Source text
Building of the BiH Parliamentary Assembly
Building of the BiH Parliamentary Assembly
The Building of the Parliamentary Assembly had to respond to very complex functional requirements and visual criteria. At the time it was finished, the building of the Assembly of SRBiH was the only building for that purpose in this part of Europe designed in a modern style.
After the liberation of Sarajevo in 1945, the National Anti-Fascist Council of Bosnia and Herzegovina (ZAVNOBiH), the predecessor of the National Assembly, was situated in the building of the National Bank on Tito Street. Due to the increased requirements of the National Assembly of Bosnia and Herzegovina, a building was constructed in 1952 in the Sarajevo neighborhood of Bistrik. However, soon afterwards its capacities proved to be inadequate to satisfy the needs of this institution on a long-term basis. Consequently, in 1954, a decision was made to begin with the preparations for the construction of a new assembly building in the locality of Marindvor, which was previously planned to be the future administrative-political centre of the town.
In the same year, a vacancy was announced for the submission of the future building architectural design for the National Assembly of the People’s Republic of Bosnia and Herzegovina, and the project proposed by the architect Juraja Neidhardt won. Based on this project, an investment plan was developed and granted in 1956.

Raw data
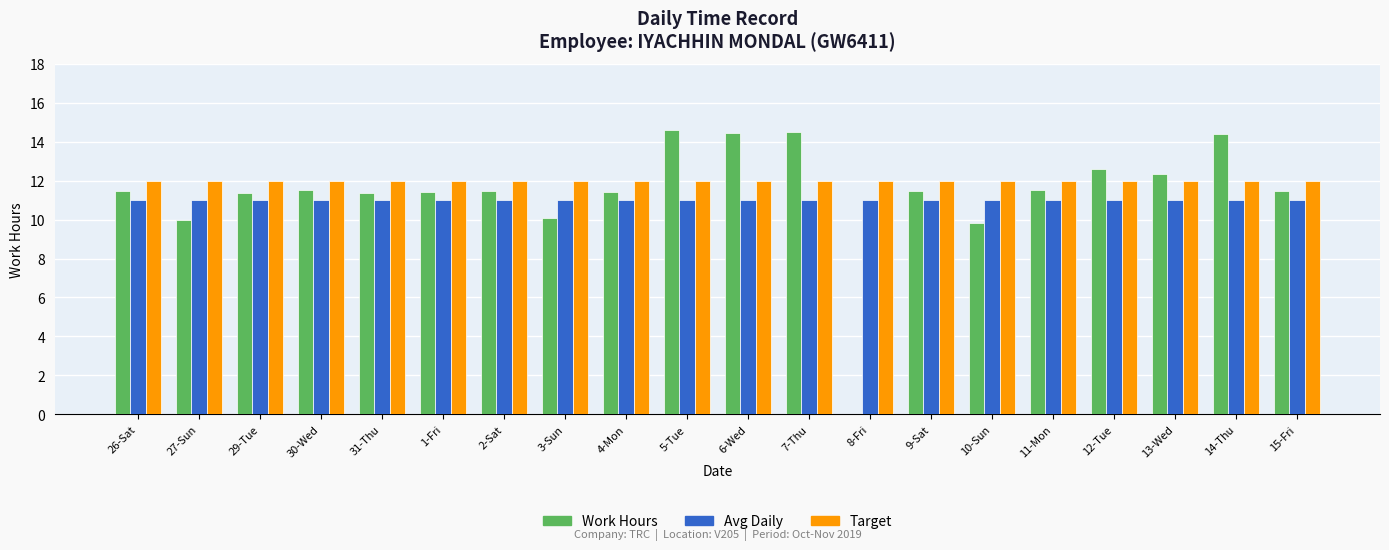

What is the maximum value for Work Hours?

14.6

==

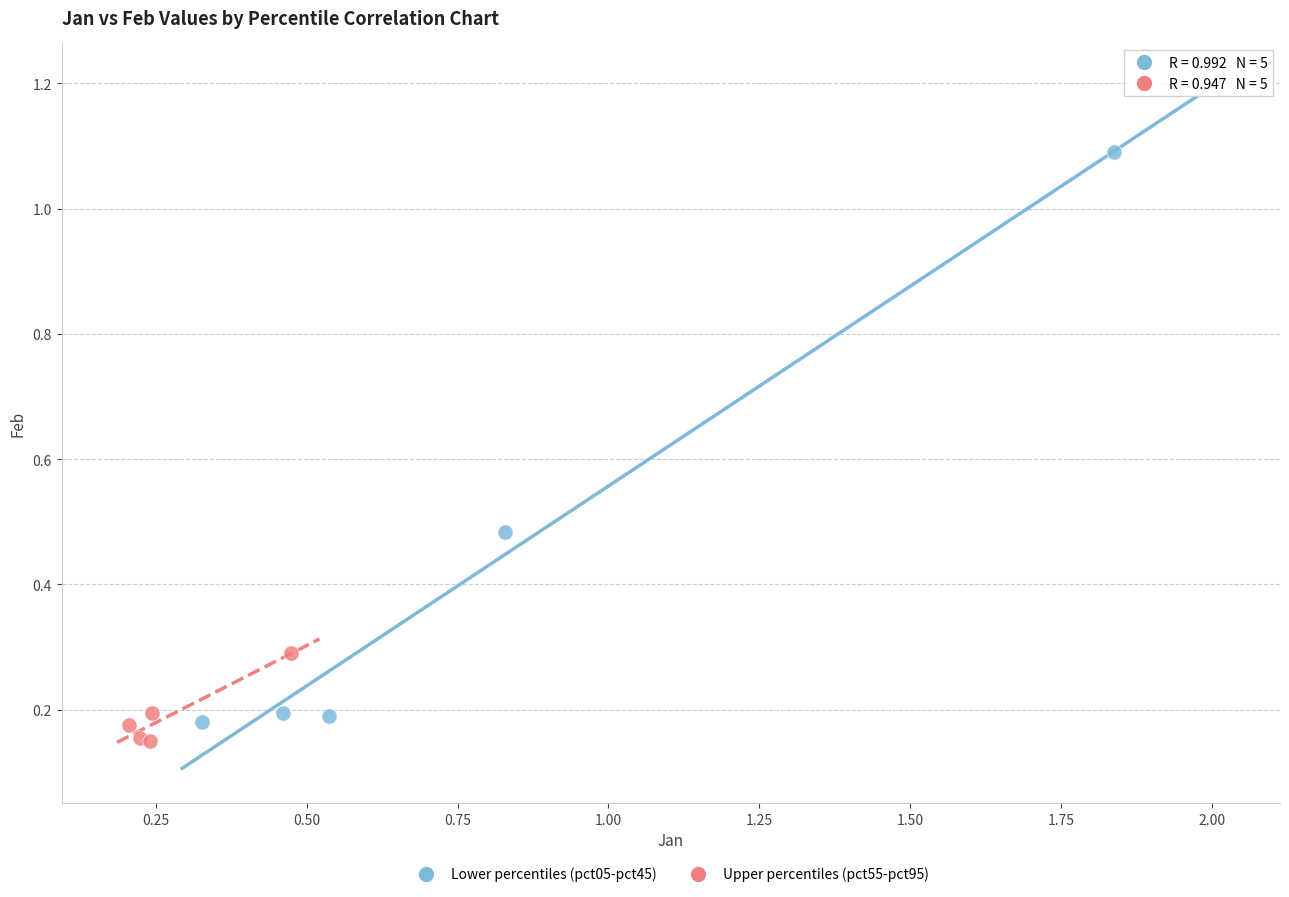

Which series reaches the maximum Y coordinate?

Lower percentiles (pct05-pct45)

Using the information
(A) Summarize the text on the BiH Parliamentary Assembly building in two sentences.
(B) Answer these questions about the text on the BiH Parliamentary Assembly building:
(i) Where was ZAVNOBiH housed after the liberation of Sarajevo in 1945?
(ii) In which Sarajevo neighborhood was a building constructed in 1952?
(iii) In what year was the investment plan granted?
The entries have nothing to do with the work here.

Solutions to the problems
(A) The Parliamentary Assembly building had to meet very complex functional and visual requirements, and when it was finished it was the only building of its kind in this part of Europe designed in a modern style. After a 1952 building in Bistrik proved inadequate, a decision was made in 1954 to prepare a new assembly building in Marindvor, and the design by architect Juraja Neidhardt won the competition, with an investment plan granted in 1956.

(B)
(i) In the building of the National Bank on Tito Street
(ii) Bistrik
(iii) 1956